┌─ SOURCE EXTRACT

What I mean is, I have no idea who these people are. An established news organization relies on it's reputation. Losing that reputation costs them.

A brand new news organization has no reputation, and I have no idea who these people are. So I can't rely on it.

And when I say Mainstream I just mean the more well known ones that everyone knows already.

This is my point. I don't trust unknown sites on the internet. But if any of the sites you listed become known by everyone and establish a reputation they will then be considered mainstream. Which if we don't trust mainstream media, we need to seek out more unknown sites which also shouldn't trusted? Basically distrust of mainstream media winds up becoming "trust nobody ever" which doesn't get us anywhere.

[-] leecalvin@lemmy.ca 1 points 1 year ago* (last edited 1 year ago)

I never really understood why people can't piece together the information that is presented to them instead of just taking things at face value. Is media literacy not taught at all in schools? You can read anything on the internet and use your rational mind (if you are educated so) to filter out the truths. If you can't verify something just find other sources saying the same thing, at least then perhaps you can work off probabilities/likelihood.

I know many people read on like a 10th grade level, so I guess I see the importance of trust, as those people likely just read headlines and not the content, and definitely don't analyse.

[-] SpaceCowboy@lemmy.ca 2 points 1 year ago

I never really understood why people can’t piece together the information that is presented to them instead of just taking things at face value. Is media literacy not taught at all in schools?

Time constraints are a major factor. I theoretically could read the same story from many different sources and do a comparative analysis on them to attempt to determine what the real story was. But then it would take more time to just find out about one story. And then I wouldn't have time to read about other things are happening and I'm less informed.

└─
┌─ ENTRIES PROVIDED

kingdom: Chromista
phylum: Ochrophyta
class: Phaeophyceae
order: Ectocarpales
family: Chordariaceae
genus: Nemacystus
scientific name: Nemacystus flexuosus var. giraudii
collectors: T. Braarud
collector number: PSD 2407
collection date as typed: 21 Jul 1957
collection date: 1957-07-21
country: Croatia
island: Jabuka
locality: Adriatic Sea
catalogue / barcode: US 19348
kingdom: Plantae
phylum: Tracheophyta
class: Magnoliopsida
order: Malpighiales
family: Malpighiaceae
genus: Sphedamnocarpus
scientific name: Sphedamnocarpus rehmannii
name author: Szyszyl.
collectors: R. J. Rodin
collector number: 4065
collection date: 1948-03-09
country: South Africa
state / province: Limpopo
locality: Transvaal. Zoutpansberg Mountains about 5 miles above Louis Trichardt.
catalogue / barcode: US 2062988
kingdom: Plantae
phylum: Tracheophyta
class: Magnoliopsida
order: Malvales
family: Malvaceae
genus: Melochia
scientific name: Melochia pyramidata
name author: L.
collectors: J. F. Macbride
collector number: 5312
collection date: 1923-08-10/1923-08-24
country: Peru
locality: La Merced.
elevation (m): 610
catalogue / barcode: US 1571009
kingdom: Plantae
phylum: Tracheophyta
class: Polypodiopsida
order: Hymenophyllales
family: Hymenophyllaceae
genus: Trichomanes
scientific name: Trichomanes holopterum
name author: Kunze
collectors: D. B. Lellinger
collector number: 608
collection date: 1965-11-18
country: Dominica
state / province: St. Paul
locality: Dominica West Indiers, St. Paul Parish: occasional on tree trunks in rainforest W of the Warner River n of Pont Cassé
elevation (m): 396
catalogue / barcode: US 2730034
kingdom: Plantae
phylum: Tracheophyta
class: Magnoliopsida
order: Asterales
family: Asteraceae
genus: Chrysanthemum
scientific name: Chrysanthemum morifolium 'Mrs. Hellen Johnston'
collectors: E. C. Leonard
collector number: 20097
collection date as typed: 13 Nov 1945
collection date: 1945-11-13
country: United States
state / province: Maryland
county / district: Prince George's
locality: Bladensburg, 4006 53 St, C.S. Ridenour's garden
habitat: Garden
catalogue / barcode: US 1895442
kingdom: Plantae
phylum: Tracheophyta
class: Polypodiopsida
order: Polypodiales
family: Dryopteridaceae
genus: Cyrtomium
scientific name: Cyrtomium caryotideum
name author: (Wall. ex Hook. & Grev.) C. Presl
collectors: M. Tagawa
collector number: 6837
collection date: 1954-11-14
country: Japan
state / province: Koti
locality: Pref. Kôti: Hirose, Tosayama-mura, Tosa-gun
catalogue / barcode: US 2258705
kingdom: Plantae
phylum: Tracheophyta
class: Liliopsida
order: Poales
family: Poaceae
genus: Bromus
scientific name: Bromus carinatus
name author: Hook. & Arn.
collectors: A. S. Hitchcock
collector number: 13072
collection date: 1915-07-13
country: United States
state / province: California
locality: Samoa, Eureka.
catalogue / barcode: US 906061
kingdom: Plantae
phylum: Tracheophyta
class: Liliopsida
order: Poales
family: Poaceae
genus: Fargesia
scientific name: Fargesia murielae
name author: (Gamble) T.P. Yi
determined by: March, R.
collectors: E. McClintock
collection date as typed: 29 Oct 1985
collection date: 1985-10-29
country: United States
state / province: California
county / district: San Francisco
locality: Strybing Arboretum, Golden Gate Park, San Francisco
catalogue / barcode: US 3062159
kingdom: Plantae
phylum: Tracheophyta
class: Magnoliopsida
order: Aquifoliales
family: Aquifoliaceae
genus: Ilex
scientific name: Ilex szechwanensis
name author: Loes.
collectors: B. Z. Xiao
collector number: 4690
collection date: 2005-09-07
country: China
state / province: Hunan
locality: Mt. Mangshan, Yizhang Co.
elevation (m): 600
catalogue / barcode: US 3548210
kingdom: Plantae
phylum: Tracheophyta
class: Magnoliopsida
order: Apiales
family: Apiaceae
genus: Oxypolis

└─

◆ **COMPLETE THE FOLLOWING**
1. Please print the discussion about trusting news sources word for word, everything from "Time constraints are" down to "I'm less informed.".
2. In the discussion about trusting news sources, what does SpaceCowboy call a major factor?

◆ **ANSWERS IN ORDER**
1.
Time constraints are a major factor. I theoretically could read the same story from many different sources and do a comparative analysis on them to attempt to determine what the real story was. But then it would take more time to just find out about one story. And then I wouldn't have time to read about other things are happening and I'm less informed.

2. Time constraints.